42. I still can’t watch scary movies.

I remember watching Psycho as a kid and I don’t think I stepped foot into a shower for an entire summer. Nothing much has changed. I can do monster scary but not Exorcist or creepy sons dressed up as mom waving butcher knives around scary. It’s not so much the movie itself. It’s my imagination that takes things to a whole new level when I get home. And it lasts for weeks. I think in pictures and convince myself that what I imagine is real. This is a great thing when it comes to visualizing a good life but not when it comes to scary movies.

43. Live and die in LA.

I grew up in Los Angeles. I’ve been here for the earthquakes, the mudslides, and the riots. I know nothing else. I’ve visited small towns with clean air and friendly people. They’re great. But LA will always be my safe tree. It’s my backyard. The language I speak. Yes, I want to see other parts of the world but in order to re-energize I need the California sun, year around motorcycle rides, hipster coffee shops, and taco trucks.

44. Life is short.

I know I sound like an old guy sitting on a porch or a cheezy Hallmark card. But holy shit! It just feels like last week I was stealing car stereos to fit in with the older kids. It feels like yesterday I discovered functional fitness, took the motorcycle course, and started a life coaching intensive. I think it takes getting to this point (40's) to realize how fast life goes by. People born in the 90’s have no idea what I’m talking about. For them, life is not short. Life is long and complicated. That’s how I felt too. I get it. But now life is not complicated. People are.

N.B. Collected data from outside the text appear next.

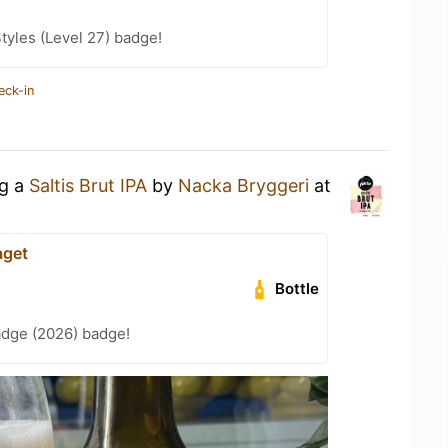
tyles (Level 27) badge!
eck-in
ng a
Saltis Brut IPA
by
Nacka Bryggeri
at
aget
Bottle
adge (2026) badge!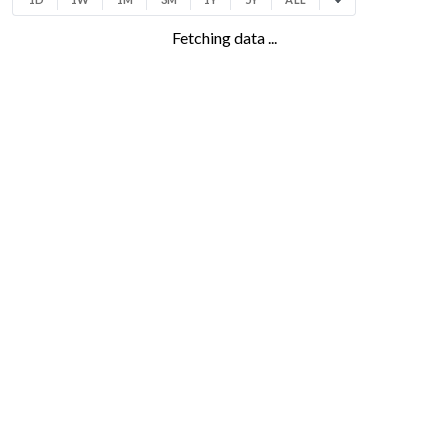
Fetching data ...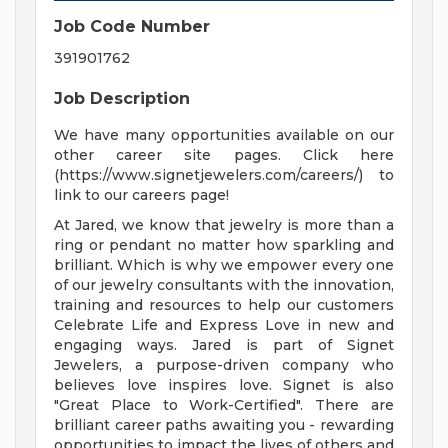
Job Code Number
391901762
Job Description
We have many opportunities available on our
other career site pages. Click here
(https://www.signetjewelers.com/careers/) to
link to our careers page!
At Jared, we know that jewelry is more than a
ring or pendant no matter how sparkling and
brilliant. Which is why we empower every one
of our jewelry consultants with the innovation,
training and resources to help our customers
Celebrate Life and Express Love in new and
engaging ways. Jared is part of Signet
Jewelers, a purpose-driven company who
believes love inspires love. Signet is also
"Great Place to Work-Certified". There are
brilliant career paths awaiting you - rewarding
opportunities to impact the lives of others and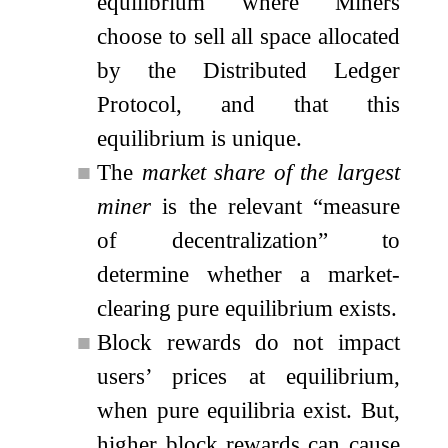
equilibrium where Miners
choose to sell all space allocated
by the Distributed Ledger
Protocol, and that this
equilibrium is unique.
■
The
market share of the largest
miner
is the relevant “measure
of decentralization” to
determine whether a market-
clearing pure equilibrium exists.
■
Block rewards do not impact
users’ prices at equilibrium,
when pure equilibria exist. But,
higher block rewards can cause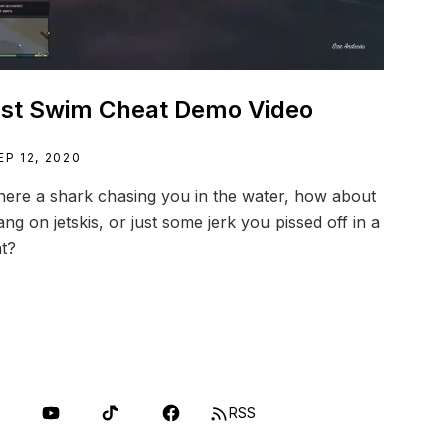
st Swim Cheat Demo Video
EP 12, 2020
there a shark chasing you in the water, how about
ang on jetskis, or just some jerk you pissed off in a
t?
RSS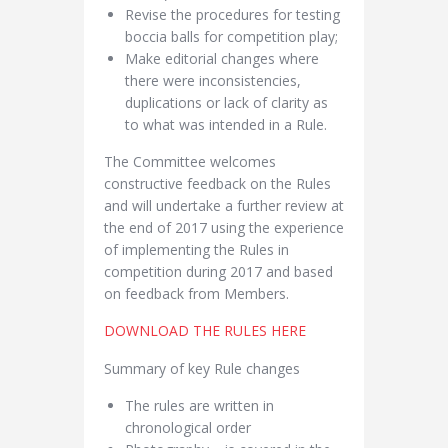
Revise the procedures for testing
boccia balls for competition play;
Make editorial changes where
there were inconsistencies,
duplications or lack of clarity as
to what was intended in a Rule.
The Committee welcomes
constructive feedback on the Rules
and will undertake a further review at
the end of 2017 using the experience
of implementing the Rules in
competition during 2017 and based
on feedback from Members.
DOWNLOAD THE RULES HERE
Summary of key Rule changes
The rules are written in
chronological order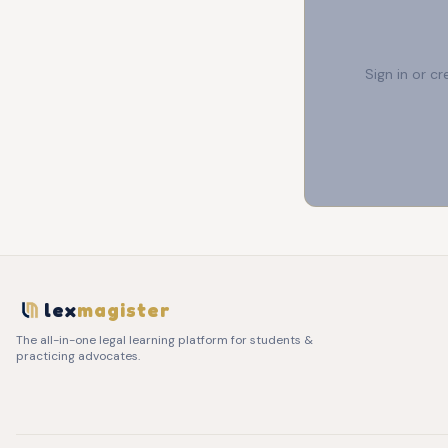
Sign in or c
lex
magister
The all-in-one legal learning platform for students &
practicing advocates.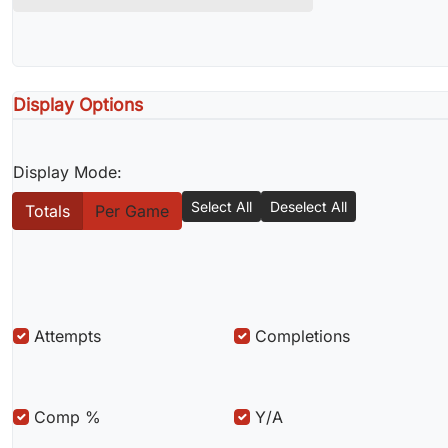
Display Options
Display Mode:
Select All
Deselect All
Totals
Per Game
Attempts
Completions
Comp %
Y/A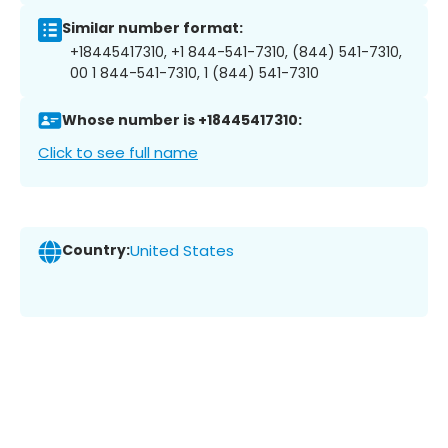
Similar number format:
+18445417310, +1 844-541-7310, (844) 541-7310,
00 1 844-541-7310, 1 (844) 541-7310
Whose number is +18445417310:
Click to see full name
Country:
United States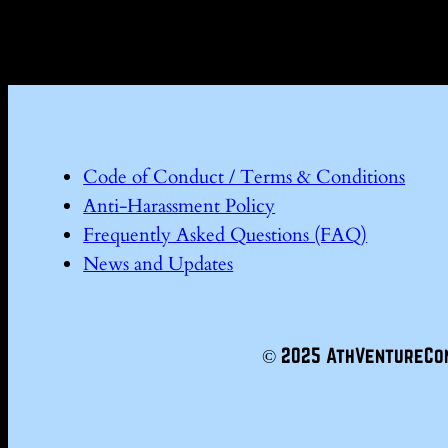
Code of Conduct / Terms & Conditions
Anti-Harassment Policy
Frequently Asked Questions (FAQ)
News and Updates
© 2025 AthVentureCo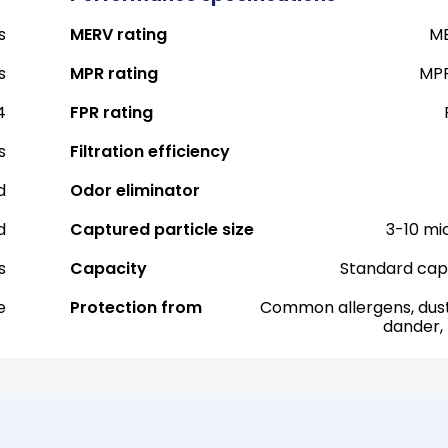
s
MERV rating
ME
s
MPR rating
MPR
4
FPR rating
s
Filtration efficiency
d
Odor eliminator
d
Captured particle size
3-10 mi
s
Capacity
Standard cap
e
Protection from
Common allergens, dust
dander,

But the good news about realizing how short life is is you give less fucks about things that used to matter, like why someone doesn’t like you or where to buy pants that actually fit. You also lean into moments more. Appreciate the little things. And things that used to piss you off don’t, as much. You’re able to let go and let bygones be bygones.

You start to think about how you want to leave this world, especially if you don’t have kids to pass the baton.

So every minute counts. You end up tipping more. You care more about people. And finally,

45. I’m smiling more these days.

Everytime someone points a camera at me, I tell myself, smile motherfucker. You’re forty five. There’s nothing to be insecure about anymore. No one cares.